Every night I hear piano practicing in the house—my son, Sam, and my daughter, Camilla, working tirelessly. Sometimes Chopin, sometimes popular songs my daughter likes to learn and quietly sing to. And over the last few months, almost nightly I hear the sound of the small plying voice of my boy, exploring old Beatles classics on his not always perfectly tuned guitar. Just last week I was in Nashville for a conference and a friend and I made it into one of the night clubs to hear live blues music. It was so loud we had to shout to make ourselves heard to one another. But the music made me so happy I wanted to cry. Earlier this winter I flew with my son to Los Angeles just for the chance to hear two Mahler symphonies performed by the Los Angeles Symphony Orchestra with my brother, Bill. At the conclusion of Mahler’s 2nd Symphony, one of the more extraordinary pieces of music ever composed, the choir sings words that Mahler composed himself, riffing off of lines first written by the poet Klopstock.
What was created
What perished, rise again!
Cease from trembling!
Prepare yourself to live!
O Pain, You piercer of all things,
From you, I have been wrested!
O Death, You masterer of all things,
Now, are you conquered!
With wings which I have won for myself,
In love’s fierce striving,
I shall soar upwards
To the light which no eye has penetrated!

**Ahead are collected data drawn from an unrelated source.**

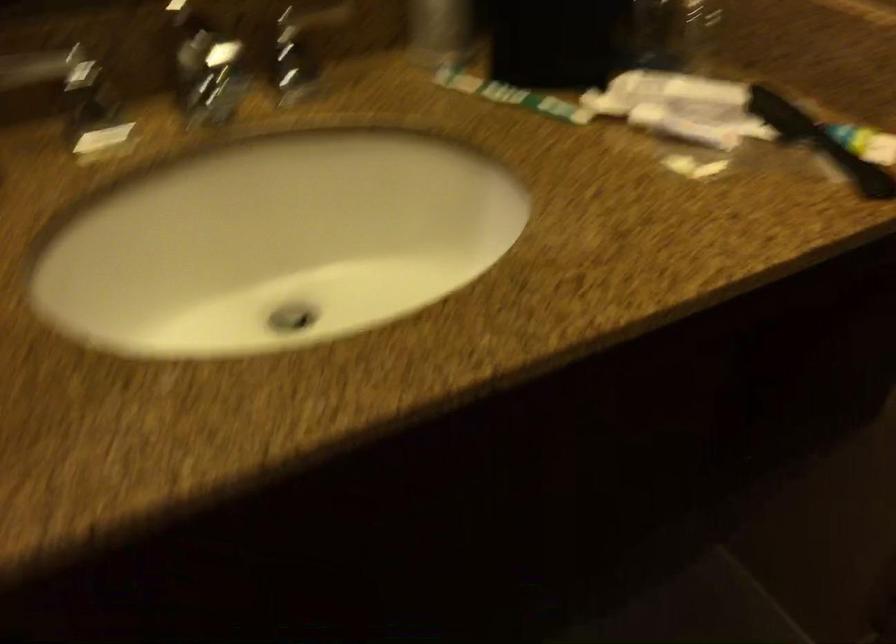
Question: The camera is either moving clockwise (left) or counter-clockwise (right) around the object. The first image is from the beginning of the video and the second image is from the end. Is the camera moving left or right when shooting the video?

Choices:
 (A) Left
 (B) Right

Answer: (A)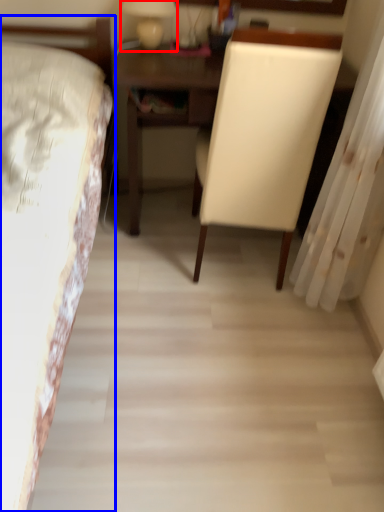
Question: Among these objects, which one is nearest to the camera, bedside lamp (highlighted by a red box) or bed (highlighted by a blue box)?

Choices:
 (A) bedside lamp
 (B) bed

Answer: (B)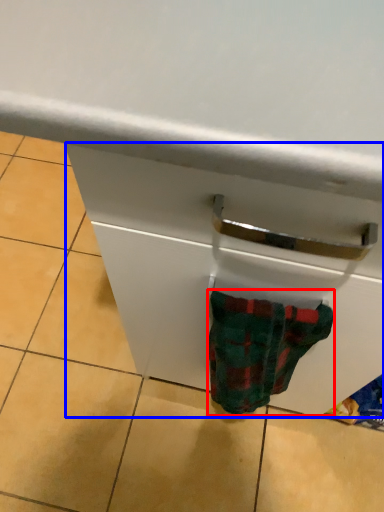
Question: Which point is closer to the camera, sock (highlighted by a red box) or drawer (highlighted by a blue box)?

Choices:
 (A) sock
 (B) drawer

Answer: (A)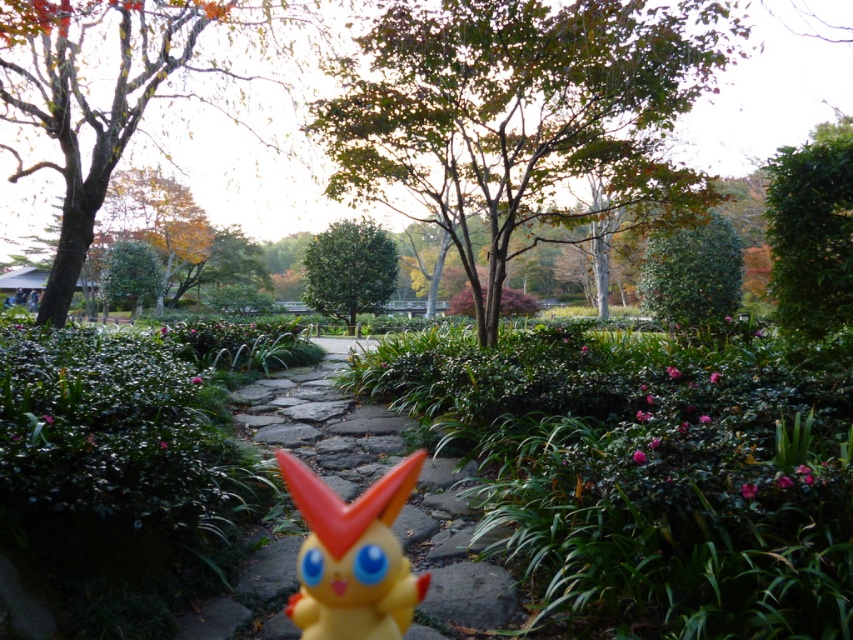
Between point (306, 582) and point (349, 260), which one is positioned in front?

Positioned in front is point (306, 582).

How much distance is there between yellow plastic toy at center and green matte tree at center?

yellow plastic toy at center is 75.36 feet away from green matte tree at center.

Is point (354, 513) in front of point (367, 273)?

Yes, it is.

Image resolution: width=853 pixels, height=640 pixels. What are the coordinates of `yellow plastic toy at center` in the screenshot? It's located at (352, 556).

Who is lower down, green leafy tree at center or green leafy tree at upper right?

green leafy tree at upper right is lower down.

Is green leafy tree at center shorter than green leafy tree at upper right?

No, green leafy tree at center is not shorter than green leafy tree at upper right.

The width and height of the screenshot is (853, 640). What are the coordinates of `green leafy tree at center` in the screenshot? It's located at [x=521, y=116].

Can you confirm if green leafy tree at center is positioned to the right of green matte tree at center?

Yes, green leafy tree at center is to the right of green matte tree at center.

Between green leafy tree at center and green matte tree at center, which one has less height?

green matte tree at center

Who is more distant from viewer, (579,152) or (323,259)?

The point (323,259) is more distant.

Where is `green leafy tree at center`? The width and height of the screenshot is (853, 640). green leafy tree at center is located at coordinates (521, 116).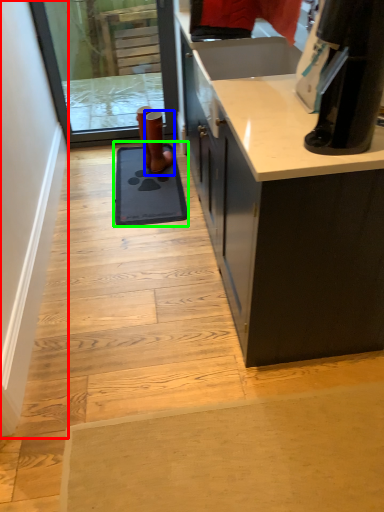
Question: Considering the real-world distances, which object is closest to door (highlighted by a red box)? footwear (highlighted by a blue box) or doormat (highlighted by a green box).

Choices:
 (A) footwear
 (B) doormat

Answer: (B)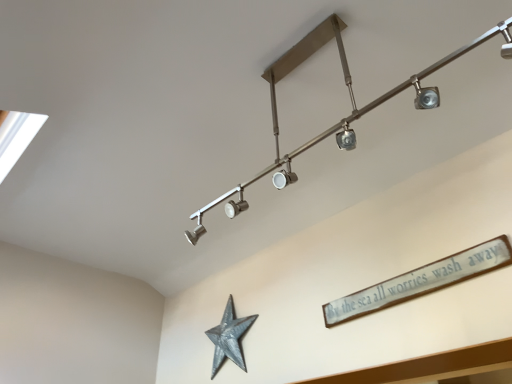
Question: Does white wooden sign at upper right have a greater height compared to galvanized metal star at lower center?

Choices:
 (A) yes
 (B) no

Answer: (B)

Question: From a real-world perspective, does white wooden sign at upper right sit lower than galvanized metal star at lower center?

Choices:
 (A) no
 (B) yes

Answer: (B)

Question: From the image's perspective, is white wooden sign at upper right below galvanized metal star at lower center?

Choices:
 (A) yes
 (B) no

Answer: (B)

Question: Is galvanized metal star at lower center a part of white wooden sign at upper right?

Choices:
 (A) yes
 (B) no

Answer: (B)

Question: From the image's perspective, does white wooden sign at upper right appear higher than galvanized metal star at lower center?

Choices:
 (A) yes
 (B) no

Answer: (A)

Question: Is white wooden sign at upper right thinner than galvanized metal star at lower center?

Choices:
 (A) no
 (B) yes

Answer: (B)

Question: From a real-world perspective, is satin nickel track light at upper center physically below white wooden sign at upper right?

Choices:
 (A) yes
 (B) no

Answer: (B)

Question: Is white wooden sign at upper right at the back of satin nickel track light at upper center?

Choices:
 (A) no
 (B) yes

Answer: (B)

Question: From a real-world perspective, is satin nickel track light at upper center physically above white wooden sign at upper right?

Choices:
 (A) no
 (B) yes

Answer: (B)

Question: Considering the relative positions of satin nickel track light at upper center and white wooden sign at upper right in the image provided, is satin nickel track light at upper center to the right of white wooden sign at upper right from the viewer's perspective?

Choices:
 (A) no
 (B) yes

Answer: (A)

Question: Considering the relative sizes of satin nickel track light at upper center and white wooden sign at upper right in the image provided, is satin nickel track light at upper center shorter than white wooden sign at upper right?

Choices:
 (A) yes
 (B) no

Answer: (B)

Question: Is satin nickel track light at upper center oriented towards white wooden sign at upper right?

Choices:
 (A) yes
 (B) no

Answer: (B)

Question: Is galvanized metal star at lower center positioned in front of satin nickel track light at upper center?

Choices:
 (A) no
 (B) yes

Answer: (A)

Its wing that I won is expanded,
and I fly up.
Sam felt shaken by the experience although he didn’t quite have the words for it. Neither did my brother or I, although we were joined in a surfeit of emotion. Music does this trick with thoughts, expressing them not as ideas, at least not at first, but as sounds, and as sounds, they are abstractions, feelings, pulses felt in the blood. Ideas seem secondary to rhythm, to moving and complimentary tones that must first seduce us into a certain mood into which ideas gently drop as their setting. That is not to say that ideas do not matter or that all of truth could be summarized as feeling. But as the Spanish poet Miguel de Unamuno says in his marvelous book, The Tragic Sense of Life, “the end purpose of life is to live, not to understand.” Music enables such living by reminding us of the full bodied medium in which language and ideas take place—in mouths and in ears, with tongues, beating hearts and breathing lungs, flowing blood in the veins— which is why so often we are content with wordless sounds. Perhaps we enjoy being relieved of the burden of thought without being relieved of the privilege of deeply knowing and trusting. Perhaps music reminds us that there is no salvation without a body, no heaven without earth, nothing more important to yearn for except that which we already have.
What are these wings that Mahler feels takes him heavenward, these wings he has earned somehow through the “fierce striving” of love? Why does the wing expand, increasing his ecstasy, as he prepares to live? Why must one die in order to learn to begin again, to finally, truly be alive? Is music somehow taking us through this journey, teaching us to die a little so we can prepare to live? Critics say Mahler is characterized more by his search for God than for his declaration of having found Him. Does it signify a mere metaphor to call it, as we do, his Resurrection Symphony? Why is this striving for God so deeply moving if it is based on an agony, a striving, rather than on arrival? Why, for that matter, would the raw, off-key sounds of a boy copying popular refrains or the quiet joy of a girl at her piano feel like a kind of gritty poetry of the soul? Why can’t I distinguish any longer between the joys of an old Gibson guitar and the soaring ecstasies of dozens of violins moving in unison, between the otherworldly refrains of sacred music and the earth-stained strains of love songs? Call me greedy, but I want all of it. Music makes me feel that I just might be so fortunate.